Because nothing, no amount of fear or truth or discomfort or sleepless nights, nothing is worse than not writing.

 


11 thoughts on “Leaning into Fear

  1. I have a “comment” and a “question”.

    First, the comment: It seems to me that Everything you write in this blog, (that I’ve read, which, granted, are only a few posts,) are *well* written. It’s stirring and moving, I guess would be two good adjectives to describe the feeling. Is it just your style of writing, or does it come from all the writing you’ve been doing (i.e. practice) or the subject matter, or a combination?

    And the question. Or a few questions: Does facing your fears in writing help in other parts of life, like the non-writing parts? Is there a non-writing part to life once you become an author/writer…? I wouldn’t stay away from writing if the case were that writing becomes the life not a part of life, I’m just curious.

    1. Psst. These are really good questions and I have been saving them for a post. Promise, it’ll come soon.

      You practically write this blog for me, woman. I am grateful to you.

      To the first thing, I believe that my writing has greatly improved with the volume of the words I put out, and the blog fairly accurately reflects the shift (though fatigue can make me a bit punchy and sloppy at times as well). But I do see it, that even though for the novels I am writing “crap,” the crap gets less crapy and even verges on good now and then. It has furthered my belief that to become good writers we need to simply keep writing and let the first drafts fall as they may, and keep learning from what works and doesn’t.

      I have also noticed that for my posts, I am more likely to make only small changes before posting, and I do not edit as much as I used to (or probably as much as I ought). I like to think this reflects that improvement, even though it is a different kind of writing than the bulk of my practice.

      1. Hahaha that made my day! 🙂 I’m glad, but I bet I’m not helping you 1/10 of how much you are helping me. You’ve debunked all my writerly “rules” that have been restricting me… in fact, this reply deserves to be a blog post, so, we’re even to that extent!

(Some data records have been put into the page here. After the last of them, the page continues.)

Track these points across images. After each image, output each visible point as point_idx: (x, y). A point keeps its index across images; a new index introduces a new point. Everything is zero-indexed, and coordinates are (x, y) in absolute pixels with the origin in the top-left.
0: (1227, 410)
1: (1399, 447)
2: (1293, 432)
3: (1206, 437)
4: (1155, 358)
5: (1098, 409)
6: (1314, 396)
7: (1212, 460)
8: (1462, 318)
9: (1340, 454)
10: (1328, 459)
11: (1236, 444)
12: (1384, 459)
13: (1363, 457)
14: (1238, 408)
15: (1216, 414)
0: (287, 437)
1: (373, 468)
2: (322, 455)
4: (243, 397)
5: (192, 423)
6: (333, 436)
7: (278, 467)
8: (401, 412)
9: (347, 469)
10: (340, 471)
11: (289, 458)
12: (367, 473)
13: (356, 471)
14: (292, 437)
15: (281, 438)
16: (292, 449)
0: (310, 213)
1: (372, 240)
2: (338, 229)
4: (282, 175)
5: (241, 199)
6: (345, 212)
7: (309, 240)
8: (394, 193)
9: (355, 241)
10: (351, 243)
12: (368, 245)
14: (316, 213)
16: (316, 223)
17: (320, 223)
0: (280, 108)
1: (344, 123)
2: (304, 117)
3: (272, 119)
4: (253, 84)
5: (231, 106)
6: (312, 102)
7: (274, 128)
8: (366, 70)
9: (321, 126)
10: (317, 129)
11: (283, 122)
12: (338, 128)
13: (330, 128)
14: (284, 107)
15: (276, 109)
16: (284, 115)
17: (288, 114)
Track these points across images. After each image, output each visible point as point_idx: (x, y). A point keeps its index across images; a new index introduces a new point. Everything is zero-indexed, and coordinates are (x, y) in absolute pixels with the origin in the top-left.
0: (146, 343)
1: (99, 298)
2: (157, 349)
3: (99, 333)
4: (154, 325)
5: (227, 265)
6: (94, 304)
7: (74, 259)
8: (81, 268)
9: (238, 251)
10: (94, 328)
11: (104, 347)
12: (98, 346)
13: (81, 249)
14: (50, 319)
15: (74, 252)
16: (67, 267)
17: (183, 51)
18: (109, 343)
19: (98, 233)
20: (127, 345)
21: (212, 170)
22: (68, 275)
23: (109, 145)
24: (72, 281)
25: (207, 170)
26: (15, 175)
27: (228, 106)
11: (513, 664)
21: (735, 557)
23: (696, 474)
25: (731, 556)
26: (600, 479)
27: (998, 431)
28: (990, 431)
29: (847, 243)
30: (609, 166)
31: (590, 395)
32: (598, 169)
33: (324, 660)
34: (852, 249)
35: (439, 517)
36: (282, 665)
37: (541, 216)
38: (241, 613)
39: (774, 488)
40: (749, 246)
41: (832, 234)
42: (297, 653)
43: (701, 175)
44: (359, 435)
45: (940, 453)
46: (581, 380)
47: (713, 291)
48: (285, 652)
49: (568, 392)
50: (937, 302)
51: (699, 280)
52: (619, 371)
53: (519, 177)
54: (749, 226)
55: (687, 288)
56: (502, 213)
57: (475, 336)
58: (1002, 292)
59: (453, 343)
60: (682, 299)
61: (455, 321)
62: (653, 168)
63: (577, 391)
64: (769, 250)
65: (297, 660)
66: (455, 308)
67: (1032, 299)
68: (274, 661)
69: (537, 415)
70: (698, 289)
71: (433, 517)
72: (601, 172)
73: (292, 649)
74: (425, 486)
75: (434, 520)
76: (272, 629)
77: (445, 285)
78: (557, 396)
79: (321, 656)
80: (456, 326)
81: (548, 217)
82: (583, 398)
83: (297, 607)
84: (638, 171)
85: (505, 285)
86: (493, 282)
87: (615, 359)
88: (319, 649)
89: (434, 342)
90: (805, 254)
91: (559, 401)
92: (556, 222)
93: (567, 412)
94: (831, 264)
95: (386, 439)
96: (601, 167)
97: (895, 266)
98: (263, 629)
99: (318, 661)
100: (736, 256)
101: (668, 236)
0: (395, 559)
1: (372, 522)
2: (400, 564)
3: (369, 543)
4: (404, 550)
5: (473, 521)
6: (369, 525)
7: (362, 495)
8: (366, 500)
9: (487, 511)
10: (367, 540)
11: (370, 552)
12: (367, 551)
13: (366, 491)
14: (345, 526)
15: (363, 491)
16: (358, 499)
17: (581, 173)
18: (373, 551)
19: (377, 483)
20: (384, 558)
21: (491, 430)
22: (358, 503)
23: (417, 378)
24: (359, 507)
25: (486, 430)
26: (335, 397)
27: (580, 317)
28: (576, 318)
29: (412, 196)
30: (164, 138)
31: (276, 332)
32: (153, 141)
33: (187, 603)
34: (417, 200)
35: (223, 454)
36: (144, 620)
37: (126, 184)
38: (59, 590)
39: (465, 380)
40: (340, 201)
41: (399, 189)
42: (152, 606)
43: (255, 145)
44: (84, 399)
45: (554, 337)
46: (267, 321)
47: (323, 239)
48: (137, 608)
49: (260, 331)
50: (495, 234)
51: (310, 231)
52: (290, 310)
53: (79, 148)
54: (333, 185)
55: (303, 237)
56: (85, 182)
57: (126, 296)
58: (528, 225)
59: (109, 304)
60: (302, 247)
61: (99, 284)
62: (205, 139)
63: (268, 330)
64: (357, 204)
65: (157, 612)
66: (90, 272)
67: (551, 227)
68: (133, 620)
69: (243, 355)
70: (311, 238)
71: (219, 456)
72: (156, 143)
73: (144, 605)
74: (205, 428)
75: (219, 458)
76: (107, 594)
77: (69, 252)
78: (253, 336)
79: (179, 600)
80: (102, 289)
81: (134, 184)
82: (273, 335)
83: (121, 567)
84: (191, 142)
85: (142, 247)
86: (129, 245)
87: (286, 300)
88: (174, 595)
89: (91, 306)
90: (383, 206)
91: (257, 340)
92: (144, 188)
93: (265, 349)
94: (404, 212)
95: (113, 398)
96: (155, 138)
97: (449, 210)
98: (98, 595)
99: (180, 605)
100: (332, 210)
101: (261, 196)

  2. Your fear has served as encouragement to me to face my fears. I’m stunned and appalled to find myself sprawled all over the page in the most unflattering ways. Thanks for pressing me to push myself all the more.

  3. “I have to re-learn every time that fear is my friend. The places I am frightened of writing into are the very places that can set me free. If I will only go there.”

    This. Very much this.
    Thank you for reminding me that this part of the process is not something that makes me a shitty, self-obsessed writer (necessarily). Thank you for reminding me that it’s worth it.

    And, most of all, thank you for having the dedication and determination to do something that I can’t even fathom. Writers like you are who I want to be when I grow up.

  4. I’m going to start a new story today. I want it to be a short story hopefully for publishing on some online magazine that I will worry about once I’ve actually written the thing. And I am telling you this because I am going to lean into the fear when I write this thing. Also I am going to write it until it’s over and not give up and all that stuff.

    Because that’s what we hardcore writers do. XD (Now I should get back to work.)